Farina's leans hard into its house-brand blends — the Farina's Red (a Cab-Merlot-Syrah blend) and Farina's White are the anchors of the list and clearly what the regulars reach for. Beyond the proprietary stuff, the international picks show some actual thought: a Casablanca Valley Sauvignon Blanc from Chile and a Mosel Riesling from Wilhelm Bergman signal that someone cared enough to pull from real wine regions rather than just stocking a grocery-store roster. The Texas-centric identity is a feature, not a bug — this is Grapevine after all — but the list doesn't trap you in it.
The by-the-glass program runs 15-25 options depending on the day, which is generous for a café of this size.

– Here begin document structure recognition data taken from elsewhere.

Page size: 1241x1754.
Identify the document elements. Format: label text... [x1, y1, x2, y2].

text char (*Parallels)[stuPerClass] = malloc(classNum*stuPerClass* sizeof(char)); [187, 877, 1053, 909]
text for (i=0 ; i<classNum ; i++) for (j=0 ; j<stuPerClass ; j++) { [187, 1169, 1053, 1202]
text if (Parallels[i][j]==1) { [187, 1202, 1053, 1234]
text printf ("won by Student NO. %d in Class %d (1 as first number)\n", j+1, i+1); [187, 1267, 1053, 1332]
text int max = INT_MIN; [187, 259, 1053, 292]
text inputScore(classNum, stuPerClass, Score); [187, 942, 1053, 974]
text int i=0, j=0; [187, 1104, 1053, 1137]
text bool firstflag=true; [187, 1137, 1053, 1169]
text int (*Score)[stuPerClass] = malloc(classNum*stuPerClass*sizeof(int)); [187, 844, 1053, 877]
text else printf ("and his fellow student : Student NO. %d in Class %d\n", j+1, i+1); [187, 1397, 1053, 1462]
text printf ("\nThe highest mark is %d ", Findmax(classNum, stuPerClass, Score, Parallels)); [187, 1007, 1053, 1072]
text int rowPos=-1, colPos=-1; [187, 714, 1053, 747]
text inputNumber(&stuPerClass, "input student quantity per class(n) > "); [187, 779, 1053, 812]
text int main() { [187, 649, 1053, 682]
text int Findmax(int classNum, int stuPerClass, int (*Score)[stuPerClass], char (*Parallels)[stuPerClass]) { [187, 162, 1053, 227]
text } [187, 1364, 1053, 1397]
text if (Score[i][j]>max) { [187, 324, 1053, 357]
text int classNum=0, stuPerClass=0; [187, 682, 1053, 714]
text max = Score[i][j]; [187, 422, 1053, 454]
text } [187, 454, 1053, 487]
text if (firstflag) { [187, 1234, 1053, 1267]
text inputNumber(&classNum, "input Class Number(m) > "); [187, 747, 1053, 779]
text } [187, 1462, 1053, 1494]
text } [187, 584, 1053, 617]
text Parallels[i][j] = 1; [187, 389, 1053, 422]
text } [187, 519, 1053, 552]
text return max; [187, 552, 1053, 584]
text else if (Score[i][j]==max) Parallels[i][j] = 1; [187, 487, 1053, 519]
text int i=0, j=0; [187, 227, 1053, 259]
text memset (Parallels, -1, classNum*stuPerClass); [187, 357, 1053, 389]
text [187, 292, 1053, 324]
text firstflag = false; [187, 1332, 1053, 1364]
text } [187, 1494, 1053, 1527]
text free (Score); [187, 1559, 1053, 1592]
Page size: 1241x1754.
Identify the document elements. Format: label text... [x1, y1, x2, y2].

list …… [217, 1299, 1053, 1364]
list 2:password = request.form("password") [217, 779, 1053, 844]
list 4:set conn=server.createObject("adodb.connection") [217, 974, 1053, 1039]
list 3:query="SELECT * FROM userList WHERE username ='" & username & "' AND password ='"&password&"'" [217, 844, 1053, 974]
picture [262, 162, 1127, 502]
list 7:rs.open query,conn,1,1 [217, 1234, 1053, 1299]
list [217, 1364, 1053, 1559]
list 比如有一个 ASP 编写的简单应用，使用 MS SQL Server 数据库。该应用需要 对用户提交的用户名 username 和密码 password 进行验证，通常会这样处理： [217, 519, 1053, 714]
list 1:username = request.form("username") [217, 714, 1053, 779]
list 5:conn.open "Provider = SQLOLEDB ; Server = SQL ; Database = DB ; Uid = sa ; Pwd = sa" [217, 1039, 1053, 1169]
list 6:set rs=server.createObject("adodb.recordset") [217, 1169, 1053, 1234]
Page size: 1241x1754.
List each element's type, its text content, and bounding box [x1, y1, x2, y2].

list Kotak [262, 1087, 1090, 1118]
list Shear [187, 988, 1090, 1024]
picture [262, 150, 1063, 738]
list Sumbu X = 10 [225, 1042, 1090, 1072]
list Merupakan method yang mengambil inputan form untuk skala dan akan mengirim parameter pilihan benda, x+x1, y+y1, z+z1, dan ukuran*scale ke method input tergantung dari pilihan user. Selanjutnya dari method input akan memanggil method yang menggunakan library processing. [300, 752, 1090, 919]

You can get the house blends, the Chilean Sauvignon Blanc, and the Mosel Riesling all by the glass, which means you can actually explore the range without committing to a bottle. Rotation isn't heavily documented, but the breadth suggests they're keeping things moving.
Farina's Red (Cabernet Sauvignon, Merlot, Syrah blend) — $22
A house-blended red at $22 that holds its own in a casual dinner setting — the three-variety blend softens the edges that a straight Cab might leave. It's the right bottle for a pizza night without any buyer's remorse.
Wilhelm Bergman Riesling, Mosel, Germany
Most people ordering at a Texas wine bar aren't thinking Mosel Riesling, and that's exactly why you should. It's the sleeper on this list — brighter and more precise than anything else they're pouring by the glass, and it gets overlooked every time someone defaults to the house white.
Farina's White Blend, Grapevine, Texas
The house white at $20 is fine in the way that beige is fine — inoffensive and forgettable. When the Wilhelm Bergman Riesling is sitting right there on the same by-the-glass menu, there's no compelling reason to default to the proprietary white.
Casa Julia Sauvignon Blanc, Casablanca Valley, Chile + Margherita Pizza
Casablanca Valley Sauvignon Blanc has the citrus snap and clean acidity to cut through mozzarella and keep the tomato sauce from going flat. It's the kind of pairing that just works without needing a seminar to explain it.
🎲 The Bottom Line
Farina's is the Wild Card badge in action — a charming, Texas-proud wine bar that sneaks in a Mosel Riesling and a Chilean Sauvignon Blanc between the house blends and live music. It's not trying to be a serious wine destination, but it earns more respect than it asks for.